🤖 AI Summary
This study investigates whether large language models (LLMs) exhibit motivated reasoning—systematic, role-congruent bias in factual selection and argument construction—when generating role-specific legal summaries (e.g., for judges, prosecutors, or attorneys).
Method: Employing a role-conditioned prompting design grounded in legal realism, we develop a dual-dimensional evaluation framework measuring both legal fact coverage and stakeholder-oriented bias. Experiments explicitly test whether “neutrality” instructions mitigate role-driven distortions.

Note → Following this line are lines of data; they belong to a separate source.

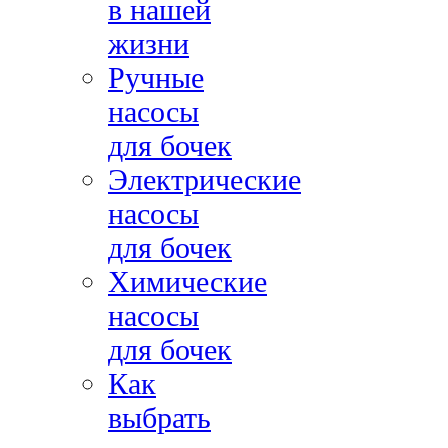
в нашей
жизни
Ручные
насосы
для бочек
Электрические
насосы
для бочек
Химические
насосы
для бочек
Как
выбрать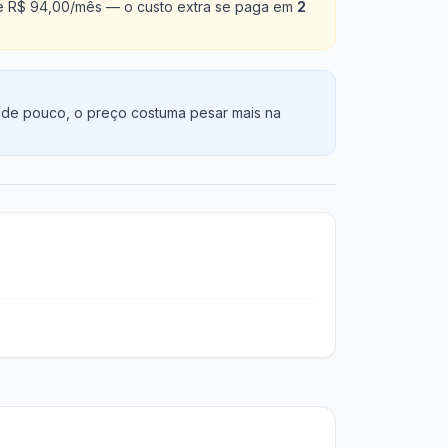
 de R$ 94,00/mês — o custo extra se paga em
2
vende pouco, o preço costuma pesar mais na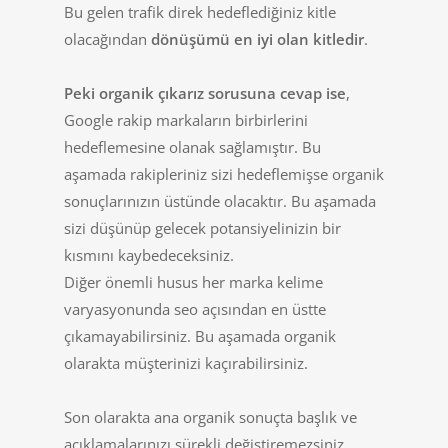
Bu gelen trafik direk hedeflediğiniz kitle
olacağından
dönüşümü en iyi olan kitledir
.
Peki organik çıkarız sorusuna cevap ise
,
Google rakip markaların birbirlerini
hedeflemesine olanak sağlamıştır. Bu
aşamada rakipleriniz sizi hedeflemişse organik
sonuçlarınızın üstünde olacaktır. Bu aşamada
sizi düşünüp gelecek potansiyelinizin bir
kısmını kaybedeceksiniz.
Diğer önemli husus her marka kelime
varyasyonunda seo açısından en üstte
çıkamayabilirsiniz. Bu aşamada organik
olarakta müşterinizi kaçırabilirsiniz.
Son olarakta ana organik sonuçta başlık ve
açıklamalarınızı sürekli değiştiremezsiniz.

Contribution/Results: Even under neutrality constraints, LLMs exhibit statistically significant, role-consistent information filtering—implicitly inferring and reinforcing position-specific stances. This work provides the first quantitative evidence of structural stance bias in legal summarization by LLMs. It introduces the “role-aware evaluation” paradigm, establishing a methodological foundation for identifying and governing alignment risks in high-stakes legal AI applications.
📝 Abstract
Large Language Models (LLMs) are increasingly used to generate user-tailored summaries, adapting outputs to specific stakeholders. In legal contexts, this raises important questions about motivated reasoning -- how models strategically frame information to align with a stakeholder's position within the legal system. Building on theories of legal realism and recent trends in legal practice, we investigate how LLMs respond to prompts conditioned on different legal roles (e.g., judges, prosecutors, attorneys) when summarizing judicial decisions. We introduce an evaluation framework grounded in legal fact and reasoning inclusion, also considering favorability towards stakeholders. Our results show that even when prompts include balancing instructions, models exhibit selective inclusion patterns that reflect role-consistent perspectives. These findings raise broader concerns about how similar alignment may emerge as LLMs begin to infer user roles from prior interactions or context, even without explicit role instructions. Our results underscore the need for role-aware evaluation of LLM summarization behavior in high-stakes legal settings.